My time remaining here officially has expiration date. As of yesterday, I’ll leaving my beloved Ulan-Ude on June 24. That gives me 112 whole days to do all there is to do. Or just 112 days, depending on how you look at it.
The new finiteness of my time here really gets the make-the-most-of-it juices flowing. It seems to give my life new momentum, direction. Just as I’m starting to feel the tug of Purpose and the Future for the first time in a while, time is starting to escape me almost before I’m aware it exists. Now that I’ve envisioned a sort of pathway for myself, I’m hurtling down it full-speed, machete in hand.
Near on the horizon are my upcoming birthday (which I intend to make a big deal of) and International Women’s Day (which is already a big deal). Maslenitsa is coming and I look forward to a solid week of copious pancake ingestion. Then before I know it, it will be St. Patty’s day and then “Catholic” Easter—and as quite possibly the only person of Irish descent and Catholic person in town, it’s up to me to represent.

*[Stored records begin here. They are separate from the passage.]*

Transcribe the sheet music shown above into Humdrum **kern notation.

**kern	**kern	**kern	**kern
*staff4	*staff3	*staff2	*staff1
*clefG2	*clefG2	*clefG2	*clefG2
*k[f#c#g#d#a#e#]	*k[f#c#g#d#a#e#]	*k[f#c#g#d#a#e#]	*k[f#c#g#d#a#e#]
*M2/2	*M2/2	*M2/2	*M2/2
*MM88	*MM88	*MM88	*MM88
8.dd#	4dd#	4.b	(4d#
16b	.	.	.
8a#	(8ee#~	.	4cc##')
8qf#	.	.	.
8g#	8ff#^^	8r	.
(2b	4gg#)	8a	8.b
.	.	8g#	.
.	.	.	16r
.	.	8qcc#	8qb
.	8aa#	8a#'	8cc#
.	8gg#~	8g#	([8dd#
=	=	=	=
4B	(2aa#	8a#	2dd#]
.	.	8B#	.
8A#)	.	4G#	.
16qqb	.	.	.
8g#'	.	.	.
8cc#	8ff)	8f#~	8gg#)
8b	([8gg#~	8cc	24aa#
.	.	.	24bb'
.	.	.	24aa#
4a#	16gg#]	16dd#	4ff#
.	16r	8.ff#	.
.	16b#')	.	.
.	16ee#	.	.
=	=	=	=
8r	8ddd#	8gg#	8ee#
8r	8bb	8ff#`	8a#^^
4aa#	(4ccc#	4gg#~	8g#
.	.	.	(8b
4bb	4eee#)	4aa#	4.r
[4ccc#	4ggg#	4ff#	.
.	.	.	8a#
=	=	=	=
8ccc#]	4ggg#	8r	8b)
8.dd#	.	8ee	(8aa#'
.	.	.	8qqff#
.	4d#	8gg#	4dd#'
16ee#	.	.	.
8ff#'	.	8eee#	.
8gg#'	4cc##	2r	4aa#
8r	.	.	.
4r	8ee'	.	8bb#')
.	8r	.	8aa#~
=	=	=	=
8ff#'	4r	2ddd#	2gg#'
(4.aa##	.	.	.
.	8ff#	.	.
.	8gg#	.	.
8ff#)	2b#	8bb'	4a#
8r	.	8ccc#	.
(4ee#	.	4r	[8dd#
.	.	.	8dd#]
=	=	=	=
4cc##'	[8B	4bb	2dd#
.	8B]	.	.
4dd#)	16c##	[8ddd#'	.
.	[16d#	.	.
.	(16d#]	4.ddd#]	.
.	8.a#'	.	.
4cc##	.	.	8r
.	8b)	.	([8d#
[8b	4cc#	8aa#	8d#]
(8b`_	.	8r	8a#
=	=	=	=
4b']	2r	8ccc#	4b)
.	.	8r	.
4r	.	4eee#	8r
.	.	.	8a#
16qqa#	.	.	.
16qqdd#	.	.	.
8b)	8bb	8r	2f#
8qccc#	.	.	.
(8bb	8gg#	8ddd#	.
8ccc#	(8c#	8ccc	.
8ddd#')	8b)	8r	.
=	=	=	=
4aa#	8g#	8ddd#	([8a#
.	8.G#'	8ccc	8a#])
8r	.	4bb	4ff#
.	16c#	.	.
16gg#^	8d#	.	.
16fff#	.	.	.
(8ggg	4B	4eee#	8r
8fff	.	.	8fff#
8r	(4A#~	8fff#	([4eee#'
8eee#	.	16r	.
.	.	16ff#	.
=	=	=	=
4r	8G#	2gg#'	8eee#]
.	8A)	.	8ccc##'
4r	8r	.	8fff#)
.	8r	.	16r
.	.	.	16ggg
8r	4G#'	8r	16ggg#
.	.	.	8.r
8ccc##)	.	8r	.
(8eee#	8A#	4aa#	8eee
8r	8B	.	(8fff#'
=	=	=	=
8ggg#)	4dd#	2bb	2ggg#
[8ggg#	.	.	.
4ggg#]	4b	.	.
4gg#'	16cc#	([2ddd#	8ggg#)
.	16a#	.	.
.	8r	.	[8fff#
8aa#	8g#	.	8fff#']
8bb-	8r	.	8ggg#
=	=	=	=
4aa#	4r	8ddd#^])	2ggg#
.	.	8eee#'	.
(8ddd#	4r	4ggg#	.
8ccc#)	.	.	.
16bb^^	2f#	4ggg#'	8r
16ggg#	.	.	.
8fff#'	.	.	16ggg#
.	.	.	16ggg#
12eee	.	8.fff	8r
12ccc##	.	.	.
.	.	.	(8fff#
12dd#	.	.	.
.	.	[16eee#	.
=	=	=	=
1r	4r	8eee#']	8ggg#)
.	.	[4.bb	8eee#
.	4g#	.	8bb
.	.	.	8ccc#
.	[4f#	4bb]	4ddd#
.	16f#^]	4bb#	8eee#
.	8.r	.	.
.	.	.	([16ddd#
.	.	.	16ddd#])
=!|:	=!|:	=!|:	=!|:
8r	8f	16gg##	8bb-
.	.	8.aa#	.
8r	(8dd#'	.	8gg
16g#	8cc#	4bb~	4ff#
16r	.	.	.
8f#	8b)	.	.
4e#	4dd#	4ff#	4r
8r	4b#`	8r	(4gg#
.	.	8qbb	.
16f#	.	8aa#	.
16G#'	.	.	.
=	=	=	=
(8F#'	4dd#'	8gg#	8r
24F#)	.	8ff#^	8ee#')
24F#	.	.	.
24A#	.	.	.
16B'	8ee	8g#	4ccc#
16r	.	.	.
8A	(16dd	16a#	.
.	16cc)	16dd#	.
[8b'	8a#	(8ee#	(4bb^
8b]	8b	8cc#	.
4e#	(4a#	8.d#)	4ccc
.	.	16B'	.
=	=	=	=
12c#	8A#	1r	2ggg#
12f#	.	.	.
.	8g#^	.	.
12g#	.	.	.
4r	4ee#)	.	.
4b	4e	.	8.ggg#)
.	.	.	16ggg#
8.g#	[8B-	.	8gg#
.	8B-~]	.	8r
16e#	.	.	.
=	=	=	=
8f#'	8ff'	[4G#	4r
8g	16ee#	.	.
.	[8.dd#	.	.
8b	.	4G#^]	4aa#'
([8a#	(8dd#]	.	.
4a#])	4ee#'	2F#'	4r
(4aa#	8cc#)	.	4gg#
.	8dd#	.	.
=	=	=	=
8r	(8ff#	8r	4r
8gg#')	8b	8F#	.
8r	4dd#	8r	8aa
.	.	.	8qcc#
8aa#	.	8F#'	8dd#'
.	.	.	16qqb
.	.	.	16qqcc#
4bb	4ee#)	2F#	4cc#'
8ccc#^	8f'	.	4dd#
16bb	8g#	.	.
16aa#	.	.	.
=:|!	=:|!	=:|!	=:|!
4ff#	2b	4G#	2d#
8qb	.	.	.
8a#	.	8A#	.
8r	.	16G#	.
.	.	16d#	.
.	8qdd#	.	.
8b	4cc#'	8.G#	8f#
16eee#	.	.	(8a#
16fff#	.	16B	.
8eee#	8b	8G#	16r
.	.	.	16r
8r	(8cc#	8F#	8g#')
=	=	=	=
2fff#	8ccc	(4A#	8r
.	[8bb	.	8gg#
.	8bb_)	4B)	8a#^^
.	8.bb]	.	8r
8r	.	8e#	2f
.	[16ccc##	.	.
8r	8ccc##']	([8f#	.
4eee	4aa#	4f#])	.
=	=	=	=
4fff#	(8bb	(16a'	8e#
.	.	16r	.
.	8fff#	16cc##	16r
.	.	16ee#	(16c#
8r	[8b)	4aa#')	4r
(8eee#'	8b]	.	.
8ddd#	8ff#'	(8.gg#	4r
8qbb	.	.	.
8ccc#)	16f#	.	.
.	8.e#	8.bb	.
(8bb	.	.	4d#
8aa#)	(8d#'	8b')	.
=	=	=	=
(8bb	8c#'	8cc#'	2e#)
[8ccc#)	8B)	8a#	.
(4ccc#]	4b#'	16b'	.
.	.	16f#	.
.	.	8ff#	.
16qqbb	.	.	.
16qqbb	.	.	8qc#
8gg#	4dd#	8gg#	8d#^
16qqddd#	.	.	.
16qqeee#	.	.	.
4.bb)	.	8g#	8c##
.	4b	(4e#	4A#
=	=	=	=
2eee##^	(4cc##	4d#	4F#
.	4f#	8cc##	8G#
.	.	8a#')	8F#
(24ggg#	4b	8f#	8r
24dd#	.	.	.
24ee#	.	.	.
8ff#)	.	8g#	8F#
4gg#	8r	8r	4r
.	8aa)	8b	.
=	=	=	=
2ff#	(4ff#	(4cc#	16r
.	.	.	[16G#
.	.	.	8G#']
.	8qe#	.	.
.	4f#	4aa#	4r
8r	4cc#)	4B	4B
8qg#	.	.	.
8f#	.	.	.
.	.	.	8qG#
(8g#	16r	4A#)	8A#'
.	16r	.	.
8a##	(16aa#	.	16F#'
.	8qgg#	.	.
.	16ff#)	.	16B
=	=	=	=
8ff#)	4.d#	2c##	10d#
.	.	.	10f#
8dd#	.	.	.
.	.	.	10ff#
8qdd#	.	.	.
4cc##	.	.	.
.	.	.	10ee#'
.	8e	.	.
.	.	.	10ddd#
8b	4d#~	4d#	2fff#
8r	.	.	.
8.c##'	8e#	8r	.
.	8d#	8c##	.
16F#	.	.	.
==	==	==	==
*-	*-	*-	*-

April’s still pretty fuzzy, but it’s bound to fill up. I’ve had allusions to promises of ice fishing on Baikal, but I won’t hold my breath. The thing about spring here is that, once it’s here, everyone turns a blind eye to winter. Everyone expects it to instantly warm up for good. Four days into the official season, I’ve already heard complaints that this is a “cold spring.” Though we haven’t quite made it above freezing yet, I’ve been promised that the snow and ice that has accumulated since mid-October will disappear by tomorrow. And, to take the cake, despite piles of completely un-melted snow, this weekend I was told that I couldn’t go skiing because “all the snow is gone.” I’ve always been a Spring Skeptic, not trusting this season and its fickle warmth, but I find this stubborn spring optimism quite refreshing—not to mention amusing.
So then it will be May. There are a number of major holidays in early May, and I’d like very much to take advantage and get out to Vladivostok if I can. Then, at the end of May, I have a trip to Beijing in the works! China, here I come!!!
Suddenly, it’s June. After classes end, I’ll make one last visit to Baikal (Olkhon? That’s a must see, whenever I go!). And then I’ve been invited to visit my colleague’s village Baragkhan—which brings me to this week’s highlight: the Baragkhan Zemlyachestvo (narrowly beating out ketchup-pizza from Pizza Shuttle, a “beer-o’-clock” sign in an Irish pub, and trying to convince my students that Jim Carrey didn’t make “I Believe I Can Fly” famous). This was billed to me as a concert, but don’t let that fool you. “Zemlyachestvo” is a word used to describe a gathering of a group of people from the same homeland—a village reunion, if you will.
It had all the makings of a concert, of course. Dozens of performances of Buryat songs and dances, comedy skits, and speeches by important village leaders. There was even holy water, home-made jam, milk, and grain for sale from Baragkhan. The only trouble was that—unlike all other events in this city—it was conducted entirely in Buryat, so I didn’t understand a thing. The songs were pretty but meaningless (I became fixated on one of the singer’s gold teeth, glinting humorously in the stage lighting). The seven lengthy speeches dragged on and on (all I could understand were the many wishes for a happy new year and the occasional Russian code-switching teaser-clause thrown in to shake things up). And the skits had the audience in stitches, roaring with laughter, but I couldn’t grasp more than the basic premise. It was like being in a foreign country.
The whole evening, I had the uncomfortable impression that I was a sore thumb, and this was far from an illusion. It was a full-house, and not only was I the only non-Buryat person present, I was also the only person without any real connection to this particular village. One glance, and anyone could tell I didn’t belong. The impostor feeling was exacerbated when my colleague, who in real life speaks mainly Russian to me these days, decided to deviate from this norm by introducing me to everyone—all her relatives, friends, and neighbors—in English. The stream of unnecessary “this is my classmate” or “this is my uncle” created the impression that I don’t understand any Russian, which just added to my sense of isolation and un-belonging.
But if spending a year abroad is about anything, it’s about persevering and pushing through the feelings of awkwardness and misfit-osity, facing your fears, learning all you can, and soaking up these new and unfamiliar experiences like the brilliant spring sun. This was one of those once-in-a-lifetime opportunities and, even with the awkwardness, I’m really glad I was there.
In any case, that brings me back to where I began: a 36-hour journey home at the end of June.
But I’m getting ahead of myself. In any case, I guess what I’m trying to say is that time really does fly. So hold on tight!